Agentes de la Policía Nacional guardan material incautado durante el registro a la oficina del expresidente del Gobierno José Luis Rodríguez Zapatero. EFE/ Rodrigo Jiménez

Um nome começa a ser comum em todas as crônicas judiciais após a acusação de José Luis Rodríguez Zapatero como suposto líder de um esquema de tráfico de influência. Além dos suspeitos, o que aparece em quase todas as informações é o autor da devastadora carta contra o ex-presidente: Juiz José Luis Calama.

Salmantino, 67 anos, chefe do Tribunal Central de Instrução número 4 Chegou ao Tribunal Nacional em 2018 vindo de um tribunal de investigação de Madrid e desde o início ele deixou claro que, ao ingressar no que alguns tentam chamar de elite do judiciário, com a permissão do Supremo Tribunal, ele não seria conhecido além de seus registros.

Dito e feito. Seu trabalho é demonstrado através de seus escritos, nos quais seu mão conscienciosa para instruir as causasque não vai além do necessário. E teve alguns casos de grande repercussão, como, pouco depois de chegar, a resolução do Banco Popular, em que não hesitou em processar o ex-presidente da entidade Ángel Ron e outros 12 ex-diretores.

O acaso causou especializada em causas econômicas durante seu trabalho no Tribunal Nacional nestes oito anos, ao investigar casos de grandes fraudes. Mas também investigou outras como a alegada espionagem com a Pegasus a ministros do Governo de Pedro Sánchez, incluindo o próprio presidente, ou o apagão de 2025, em que poucos dias depois investigou uma possível sabotagem, opção que mais tarde foi descartada.

Também recentemente se encarregou do macro caso da alegada fraude da CryptoSpain, do qual posteriormente remeteu o caso aberto ao eurodeputado Alvise Pérez por ter aceitado 10.000 euros para a sua campanha eleitoral do principal arguido Álvaro Romillo.
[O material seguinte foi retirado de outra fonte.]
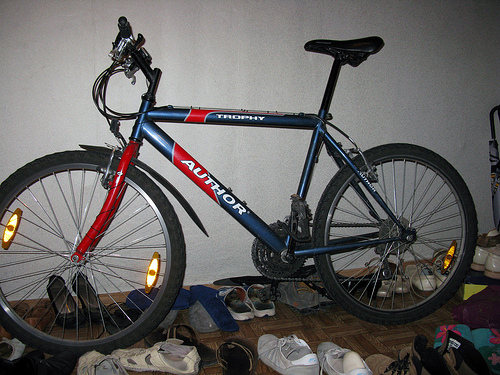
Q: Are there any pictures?
A: No, there are no pictures.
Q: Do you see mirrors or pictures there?
A: No, there are no pictures or mirrors.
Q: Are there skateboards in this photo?
A: No, there are no skateboards.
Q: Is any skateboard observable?
A: No, there are no skateboards.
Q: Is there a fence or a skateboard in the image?
A: No, there are no skateboards or fences.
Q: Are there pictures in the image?
A: No, there are no pictures.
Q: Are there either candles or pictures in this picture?
A: No, there are no pictures or candles.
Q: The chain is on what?
A: The chain is on the bicycle.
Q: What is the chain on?
A: The chain is on the bicycle.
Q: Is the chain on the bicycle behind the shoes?
A: Yes, the chain is on the bicycle.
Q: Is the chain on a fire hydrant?
A: No, the chain is on the bicycle.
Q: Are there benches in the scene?
A: No, there are no benches.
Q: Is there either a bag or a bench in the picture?
A: No, there are no benches or bags.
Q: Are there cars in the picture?
A: No, there are no cars.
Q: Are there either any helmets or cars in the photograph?
A: No, there are no cars or helmets.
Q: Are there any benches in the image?
A: No, there are no benches.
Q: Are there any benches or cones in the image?
A: No, there are no benches or cones.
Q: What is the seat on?
A: The seat is on the bicycle.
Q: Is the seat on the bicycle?
A: Yes, the seat is on the bicycle.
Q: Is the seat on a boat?
A: No, the seat is on the bicycle.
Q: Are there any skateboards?
A: No, there are no skateboards.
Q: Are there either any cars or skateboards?
A: No, there are no skateboards or cars.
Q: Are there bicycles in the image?
A: Yes, there is a bicycle.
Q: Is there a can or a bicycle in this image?
A: Yes, there is a bicycle.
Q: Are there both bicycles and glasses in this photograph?
A: No, there is a bicycle but no glasses.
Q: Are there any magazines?
A: No, there are no magazines.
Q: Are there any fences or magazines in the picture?
A: No, there are no magazines or fences.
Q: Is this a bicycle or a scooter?
A: This is a bicycle.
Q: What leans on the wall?
A: The bicycle leans on the wall.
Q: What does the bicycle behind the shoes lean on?
A: The bicycle leans on the wall.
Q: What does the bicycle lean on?
A: The bicycle leans on the wall.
Foi o próprio Calama quem pediu ao Supremo Tribunal que investigasse Alvise por isso.

O historial de Calama mostra que ele se apega aos factos e às provas e que não se importa com quem está envolvido. Isto ficou demonstrado esta terça-feira, quando não hesitou em acusar um ex-presidente do Governo e quando há anos, quando era juiz de instrução em Madrid, abriu o processo aberto contra o marido da ex-prefeita da capital Manuela Carmena por um crime contra os direitos dos trabalhadores.